==== RECORDS TO PROCESS ====
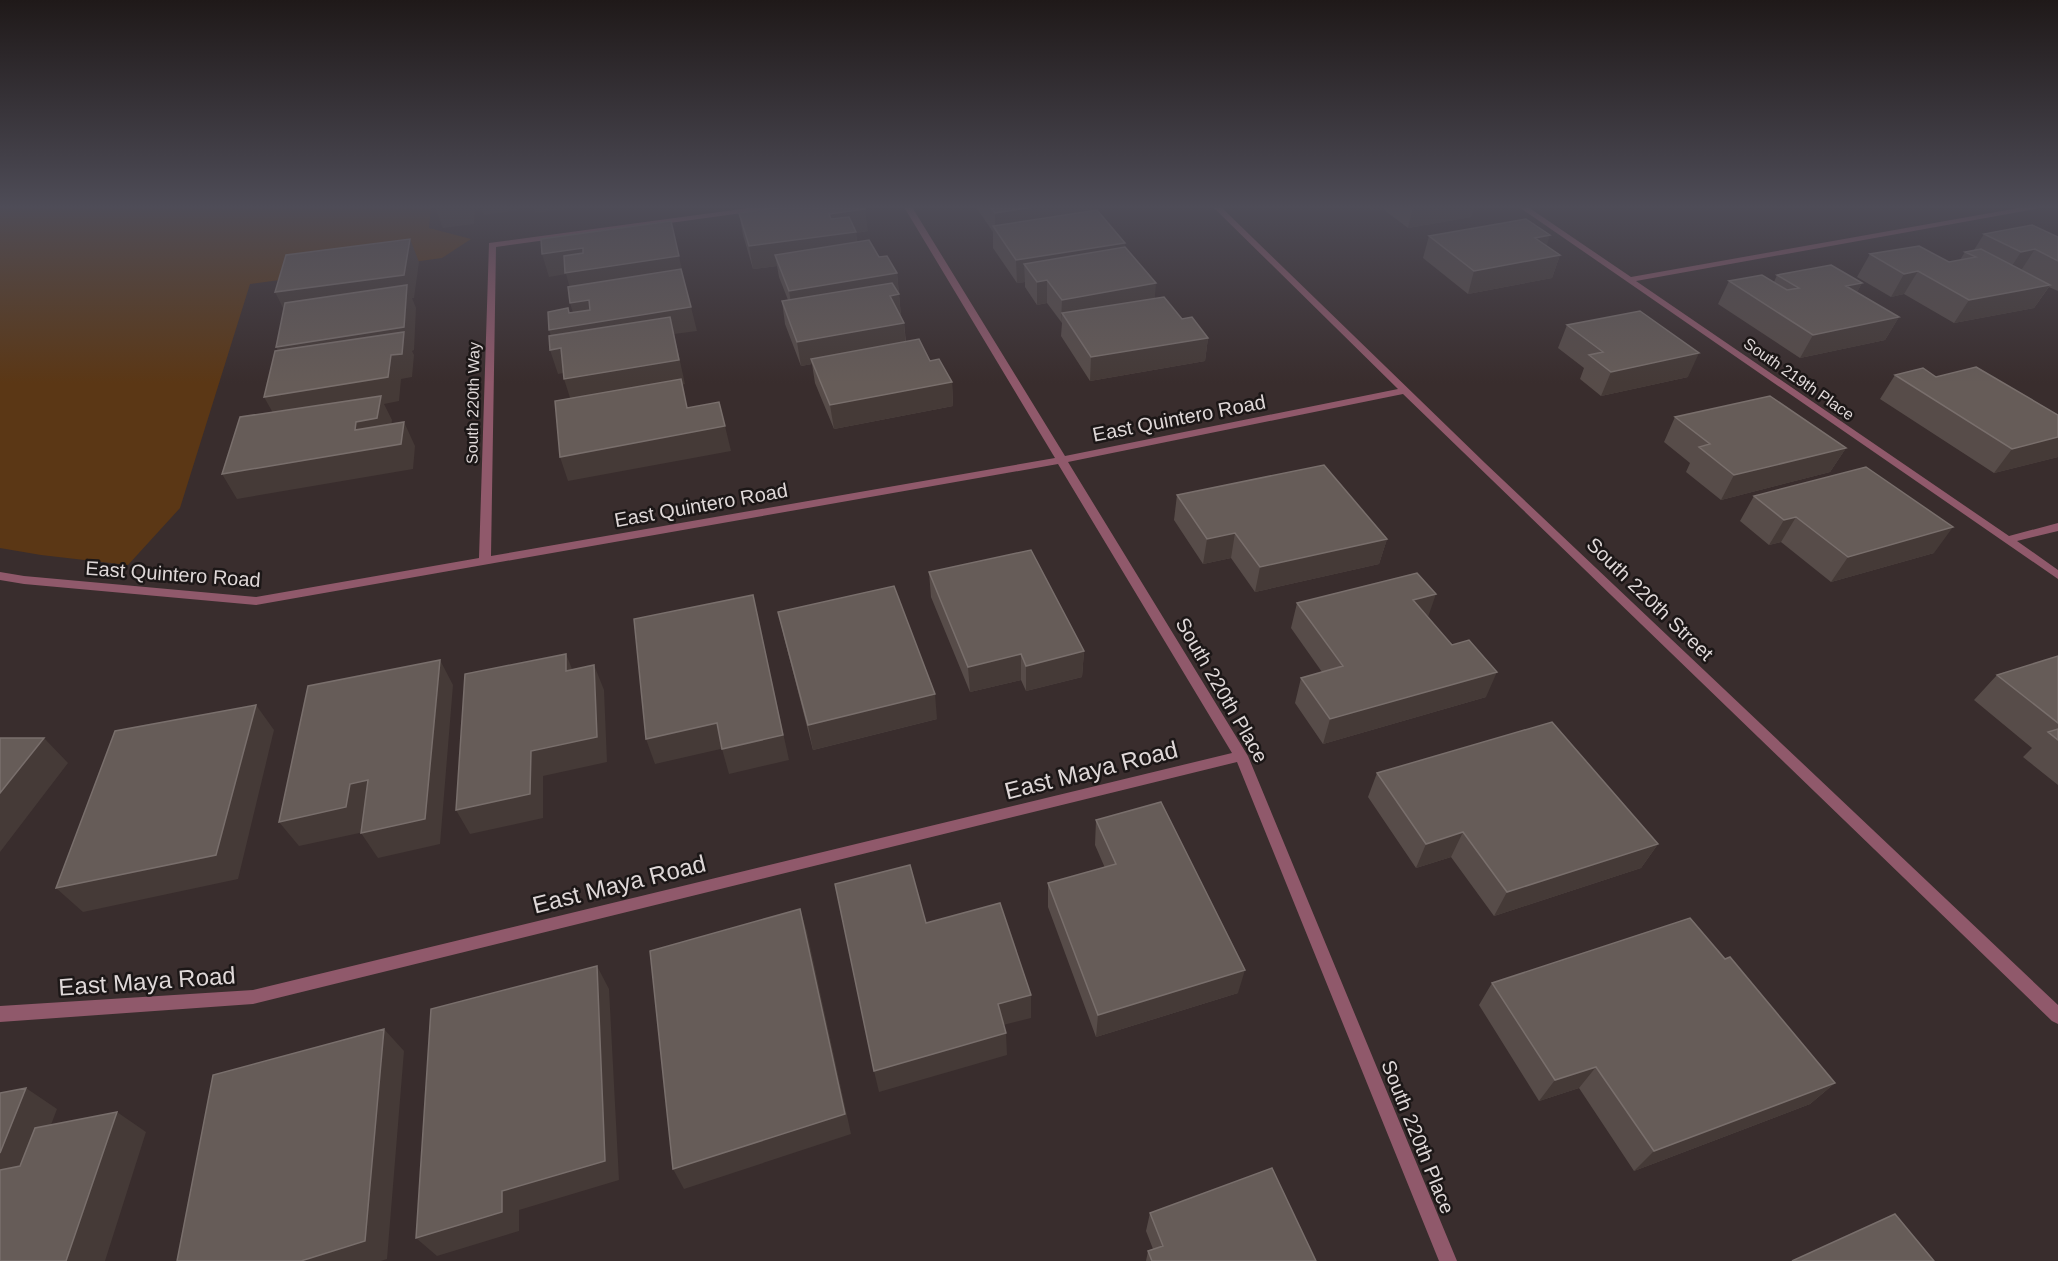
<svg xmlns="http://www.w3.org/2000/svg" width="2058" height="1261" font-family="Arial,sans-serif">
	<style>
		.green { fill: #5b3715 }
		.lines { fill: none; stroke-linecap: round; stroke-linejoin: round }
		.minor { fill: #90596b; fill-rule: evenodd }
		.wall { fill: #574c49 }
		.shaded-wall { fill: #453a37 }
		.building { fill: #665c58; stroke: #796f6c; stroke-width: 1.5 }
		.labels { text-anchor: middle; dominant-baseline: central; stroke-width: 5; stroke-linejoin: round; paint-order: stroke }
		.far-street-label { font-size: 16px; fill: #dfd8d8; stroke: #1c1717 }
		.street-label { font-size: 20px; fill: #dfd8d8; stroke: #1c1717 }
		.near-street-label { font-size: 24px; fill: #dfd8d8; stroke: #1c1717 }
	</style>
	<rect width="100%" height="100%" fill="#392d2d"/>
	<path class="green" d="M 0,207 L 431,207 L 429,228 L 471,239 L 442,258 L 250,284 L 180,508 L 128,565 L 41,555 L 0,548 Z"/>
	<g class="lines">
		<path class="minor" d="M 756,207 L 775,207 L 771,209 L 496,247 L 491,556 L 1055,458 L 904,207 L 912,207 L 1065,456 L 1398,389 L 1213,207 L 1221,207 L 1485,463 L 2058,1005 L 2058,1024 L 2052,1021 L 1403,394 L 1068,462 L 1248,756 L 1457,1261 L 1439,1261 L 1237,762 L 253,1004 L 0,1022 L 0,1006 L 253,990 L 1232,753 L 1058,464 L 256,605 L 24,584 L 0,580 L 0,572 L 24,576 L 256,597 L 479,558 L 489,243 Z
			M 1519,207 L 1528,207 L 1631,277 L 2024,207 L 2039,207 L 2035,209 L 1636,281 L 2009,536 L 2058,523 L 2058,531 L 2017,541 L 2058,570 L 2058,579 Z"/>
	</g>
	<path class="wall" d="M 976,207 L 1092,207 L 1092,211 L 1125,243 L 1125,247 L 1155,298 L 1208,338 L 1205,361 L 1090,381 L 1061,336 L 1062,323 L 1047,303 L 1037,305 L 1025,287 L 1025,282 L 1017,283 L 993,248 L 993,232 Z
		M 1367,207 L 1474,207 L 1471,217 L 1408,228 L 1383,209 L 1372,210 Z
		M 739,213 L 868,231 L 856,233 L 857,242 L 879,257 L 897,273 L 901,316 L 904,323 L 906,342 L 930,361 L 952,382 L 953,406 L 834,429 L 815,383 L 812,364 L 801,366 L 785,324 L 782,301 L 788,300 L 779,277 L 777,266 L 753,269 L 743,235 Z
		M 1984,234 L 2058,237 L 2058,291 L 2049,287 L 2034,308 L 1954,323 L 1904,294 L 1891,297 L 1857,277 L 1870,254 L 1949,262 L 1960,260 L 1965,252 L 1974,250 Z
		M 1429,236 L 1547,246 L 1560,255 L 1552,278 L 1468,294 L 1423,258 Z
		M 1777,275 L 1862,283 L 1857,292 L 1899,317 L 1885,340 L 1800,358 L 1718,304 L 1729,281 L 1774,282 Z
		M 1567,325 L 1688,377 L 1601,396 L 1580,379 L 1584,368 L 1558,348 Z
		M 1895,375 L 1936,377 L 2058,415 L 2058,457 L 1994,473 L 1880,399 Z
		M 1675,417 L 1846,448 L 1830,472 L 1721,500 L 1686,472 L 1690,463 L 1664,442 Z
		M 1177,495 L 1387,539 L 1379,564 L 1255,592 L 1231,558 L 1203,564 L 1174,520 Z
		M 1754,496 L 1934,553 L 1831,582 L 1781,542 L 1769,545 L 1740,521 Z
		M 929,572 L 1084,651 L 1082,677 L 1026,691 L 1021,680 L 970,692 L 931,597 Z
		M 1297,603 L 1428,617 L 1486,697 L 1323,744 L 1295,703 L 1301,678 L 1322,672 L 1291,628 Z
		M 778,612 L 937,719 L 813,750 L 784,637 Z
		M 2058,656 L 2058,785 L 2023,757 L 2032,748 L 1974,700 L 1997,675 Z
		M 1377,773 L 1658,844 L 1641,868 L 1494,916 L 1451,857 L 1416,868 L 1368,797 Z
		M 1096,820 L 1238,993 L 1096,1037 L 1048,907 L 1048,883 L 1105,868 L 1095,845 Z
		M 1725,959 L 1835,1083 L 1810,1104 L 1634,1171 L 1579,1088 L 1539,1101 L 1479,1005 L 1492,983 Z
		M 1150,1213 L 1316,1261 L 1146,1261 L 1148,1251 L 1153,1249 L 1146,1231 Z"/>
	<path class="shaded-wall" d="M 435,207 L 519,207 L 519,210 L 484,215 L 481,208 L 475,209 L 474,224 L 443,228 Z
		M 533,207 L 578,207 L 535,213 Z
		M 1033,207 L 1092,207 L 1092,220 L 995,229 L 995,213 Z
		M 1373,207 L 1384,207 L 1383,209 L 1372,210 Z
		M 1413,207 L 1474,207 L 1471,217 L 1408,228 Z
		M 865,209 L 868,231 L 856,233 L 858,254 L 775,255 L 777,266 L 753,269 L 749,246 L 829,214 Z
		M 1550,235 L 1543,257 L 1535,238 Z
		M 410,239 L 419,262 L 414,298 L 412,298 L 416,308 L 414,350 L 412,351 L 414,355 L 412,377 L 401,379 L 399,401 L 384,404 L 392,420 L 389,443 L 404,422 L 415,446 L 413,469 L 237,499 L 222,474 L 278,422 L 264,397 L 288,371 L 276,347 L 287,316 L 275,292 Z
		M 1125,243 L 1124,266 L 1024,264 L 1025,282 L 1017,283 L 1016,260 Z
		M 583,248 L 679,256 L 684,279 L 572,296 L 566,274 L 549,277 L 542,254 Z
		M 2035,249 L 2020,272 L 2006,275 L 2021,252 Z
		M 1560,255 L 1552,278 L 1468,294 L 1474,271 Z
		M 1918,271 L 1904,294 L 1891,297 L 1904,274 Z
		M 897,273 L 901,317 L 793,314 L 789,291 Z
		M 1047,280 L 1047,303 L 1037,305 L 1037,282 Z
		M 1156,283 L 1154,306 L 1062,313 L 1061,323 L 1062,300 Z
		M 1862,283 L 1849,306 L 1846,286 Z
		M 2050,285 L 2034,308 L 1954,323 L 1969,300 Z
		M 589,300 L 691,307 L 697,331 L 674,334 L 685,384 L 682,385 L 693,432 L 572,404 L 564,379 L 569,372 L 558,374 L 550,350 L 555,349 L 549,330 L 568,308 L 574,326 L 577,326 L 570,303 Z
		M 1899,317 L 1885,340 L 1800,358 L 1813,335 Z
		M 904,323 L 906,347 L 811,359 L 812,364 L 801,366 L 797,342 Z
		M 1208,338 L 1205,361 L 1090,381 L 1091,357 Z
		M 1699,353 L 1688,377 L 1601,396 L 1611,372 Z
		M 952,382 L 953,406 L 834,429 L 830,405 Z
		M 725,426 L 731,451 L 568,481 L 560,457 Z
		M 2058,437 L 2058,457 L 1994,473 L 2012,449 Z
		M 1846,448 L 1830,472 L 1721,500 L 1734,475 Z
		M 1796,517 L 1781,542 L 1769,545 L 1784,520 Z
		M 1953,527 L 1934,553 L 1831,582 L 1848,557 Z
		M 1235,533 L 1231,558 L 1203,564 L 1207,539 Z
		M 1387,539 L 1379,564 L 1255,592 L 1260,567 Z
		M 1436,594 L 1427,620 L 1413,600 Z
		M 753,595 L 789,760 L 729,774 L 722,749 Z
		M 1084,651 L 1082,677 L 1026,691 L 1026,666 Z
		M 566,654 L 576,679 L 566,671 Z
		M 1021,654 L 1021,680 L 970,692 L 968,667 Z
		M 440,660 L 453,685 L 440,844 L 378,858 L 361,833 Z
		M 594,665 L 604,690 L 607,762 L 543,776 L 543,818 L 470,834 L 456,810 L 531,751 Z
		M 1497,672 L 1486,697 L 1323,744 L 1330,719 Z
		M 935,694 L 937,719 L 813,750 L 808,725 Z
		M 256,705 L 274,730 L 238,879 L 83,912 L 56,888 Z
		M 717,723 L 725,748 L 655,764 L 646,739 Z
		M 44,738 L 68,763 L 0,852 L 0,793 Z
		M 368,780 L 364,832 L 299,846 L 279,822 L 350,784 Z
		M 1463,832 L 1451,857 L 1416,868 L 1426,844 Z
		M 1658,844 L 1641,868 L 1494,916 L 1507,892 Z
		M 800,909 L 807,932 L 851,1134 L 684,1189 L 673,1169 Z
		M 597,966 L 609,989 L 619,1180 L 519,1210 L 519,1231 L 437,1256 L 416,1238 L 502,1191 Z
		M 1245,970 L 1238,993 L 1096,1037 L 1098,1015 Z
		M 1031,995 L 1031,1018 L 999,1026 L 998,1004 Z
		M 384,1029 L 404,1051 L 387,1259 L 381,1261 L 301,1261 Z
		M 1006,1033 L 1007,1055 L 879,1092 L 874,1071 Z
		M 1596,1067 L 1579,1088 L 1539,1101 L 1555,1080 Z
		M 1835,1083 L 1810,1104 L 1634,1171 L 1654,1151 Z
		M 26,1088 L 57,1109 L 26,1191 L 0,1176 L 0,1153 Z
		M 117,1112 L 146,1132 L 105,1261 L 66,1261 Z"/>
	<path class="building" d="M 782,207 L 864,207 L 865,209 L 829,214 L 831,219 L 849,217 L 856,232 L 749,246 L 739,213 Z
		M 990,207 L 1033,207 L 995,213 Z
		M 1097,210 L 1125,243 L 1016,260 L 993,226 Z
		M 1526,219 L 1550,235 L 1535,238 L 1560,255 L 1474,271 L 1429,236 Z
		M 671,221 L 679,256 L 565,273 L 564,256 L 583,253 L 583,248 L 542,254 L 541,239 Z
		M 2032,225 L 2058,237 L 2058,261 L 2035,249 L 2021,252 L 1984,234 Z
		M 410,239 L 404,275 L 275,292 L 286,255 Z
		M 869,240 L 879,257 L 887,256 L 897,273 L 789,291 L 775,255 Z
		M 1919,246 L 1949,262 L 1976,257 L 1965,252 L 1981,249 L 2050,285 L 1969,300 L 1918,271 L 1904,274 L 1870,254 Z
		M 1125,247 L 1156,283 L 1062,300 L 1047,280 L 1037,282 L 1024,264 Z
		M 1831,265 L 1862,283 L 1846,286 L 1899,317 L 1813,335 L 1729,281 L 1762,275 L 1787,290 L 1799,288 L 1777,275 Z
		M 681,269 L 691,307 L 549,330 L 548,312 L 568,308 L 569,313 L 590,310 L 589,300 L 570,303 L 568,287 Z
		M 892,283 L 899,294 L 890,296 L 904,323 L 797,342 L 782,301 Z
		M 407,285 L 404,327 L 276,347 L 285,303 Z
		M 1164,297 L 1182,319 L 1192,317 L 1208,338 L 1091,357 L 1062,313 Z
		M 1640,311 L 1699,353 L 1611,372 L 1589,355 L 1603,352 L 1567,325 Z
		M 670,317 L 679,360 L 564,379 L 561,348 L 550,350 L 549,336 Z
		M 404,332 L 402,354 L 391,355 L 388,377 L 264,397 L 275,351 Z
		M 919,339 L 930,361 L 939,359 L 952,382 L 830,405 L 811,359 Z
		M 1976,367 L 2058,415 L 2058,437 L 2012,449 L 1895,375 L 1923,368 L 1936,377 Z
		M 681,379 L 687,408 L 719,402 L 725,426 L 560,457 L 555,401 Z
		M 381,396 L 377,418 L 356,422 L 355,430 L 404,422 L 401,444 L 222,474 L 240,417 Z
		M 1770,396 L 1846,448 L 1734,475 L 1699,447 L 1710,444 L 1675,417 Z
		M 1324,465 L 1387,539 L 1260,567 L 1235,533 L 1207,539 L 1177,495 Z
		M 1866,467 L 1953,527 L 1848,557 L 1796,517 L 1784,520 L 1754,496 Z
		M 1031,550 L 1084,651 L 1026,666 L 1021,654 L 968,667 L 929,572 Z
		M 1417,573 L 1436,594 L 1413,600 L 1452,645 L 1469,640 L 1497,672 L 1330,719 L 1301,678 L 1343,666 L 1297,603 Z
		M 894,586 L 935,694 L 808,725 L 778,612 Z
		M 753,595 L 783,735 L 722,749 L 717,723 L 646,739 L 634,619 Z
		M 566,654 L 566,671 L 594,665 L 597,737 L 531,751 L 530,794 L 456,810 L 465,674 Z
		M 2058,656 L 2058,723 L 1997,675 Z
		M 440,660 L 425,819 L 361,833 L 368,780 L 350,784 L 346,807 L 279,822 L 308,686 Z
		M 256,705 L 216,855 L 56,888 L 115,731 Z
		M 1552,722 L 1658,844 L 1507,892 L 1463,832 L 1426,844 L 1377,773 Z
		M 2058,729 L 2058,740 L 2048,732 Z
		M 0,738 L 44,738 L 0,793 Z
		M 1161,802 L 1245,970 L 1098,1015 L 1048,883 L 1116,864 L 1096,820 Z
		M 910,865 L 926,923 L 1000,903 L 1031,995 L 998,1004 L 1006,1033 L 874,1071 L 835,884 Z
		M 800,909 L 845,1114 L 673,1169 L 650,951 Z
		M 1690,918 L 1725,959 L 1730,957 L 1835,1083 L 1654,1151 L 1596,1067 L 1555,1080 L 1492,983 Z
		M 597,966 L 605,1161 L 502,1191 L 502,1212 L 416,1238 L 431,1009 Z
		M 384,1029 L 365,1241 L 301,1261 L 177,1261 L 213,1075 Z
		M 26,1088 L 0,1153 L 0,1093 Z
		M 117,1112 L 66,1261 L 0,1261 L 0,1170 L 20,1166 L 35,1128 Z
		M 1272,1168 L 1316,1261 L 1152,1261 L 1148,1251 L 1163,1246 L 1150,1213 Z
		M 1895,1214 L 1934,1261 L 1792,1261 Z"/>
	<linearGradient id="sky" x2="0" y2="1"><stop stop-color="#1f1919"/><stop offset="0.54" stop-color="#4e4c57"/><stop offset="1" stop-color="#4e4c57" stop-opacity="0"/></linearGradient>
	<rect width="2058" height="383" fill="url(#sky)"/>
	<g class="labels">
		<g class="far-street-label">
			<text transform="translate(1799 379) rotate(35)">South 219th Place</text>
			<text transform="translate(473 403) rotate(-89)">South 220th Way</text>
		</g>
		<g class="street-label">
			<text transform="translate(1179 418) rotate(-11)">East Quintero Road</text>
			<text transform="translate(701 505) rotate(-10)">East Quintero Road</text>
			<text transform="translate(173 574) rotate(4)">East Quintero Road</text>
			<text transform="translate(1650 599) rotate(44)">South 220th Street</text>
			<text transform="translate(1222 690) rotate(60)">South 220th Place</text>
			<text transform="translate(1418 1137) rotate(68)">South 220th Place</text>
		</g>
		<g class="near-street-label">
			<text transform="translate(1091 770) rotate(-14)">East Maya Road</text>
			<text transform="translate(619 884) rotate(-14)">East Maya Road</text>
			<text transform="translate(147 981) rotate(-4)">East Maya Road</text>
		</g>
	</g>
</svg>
====
TASK ->
Find the word "lines" in the data and show each line that holds it.

EXERCISE SOLUTION ->
		.lines { fill: none; stroke-linecap: round; stroke-linejoin: round }
	<g class="lines">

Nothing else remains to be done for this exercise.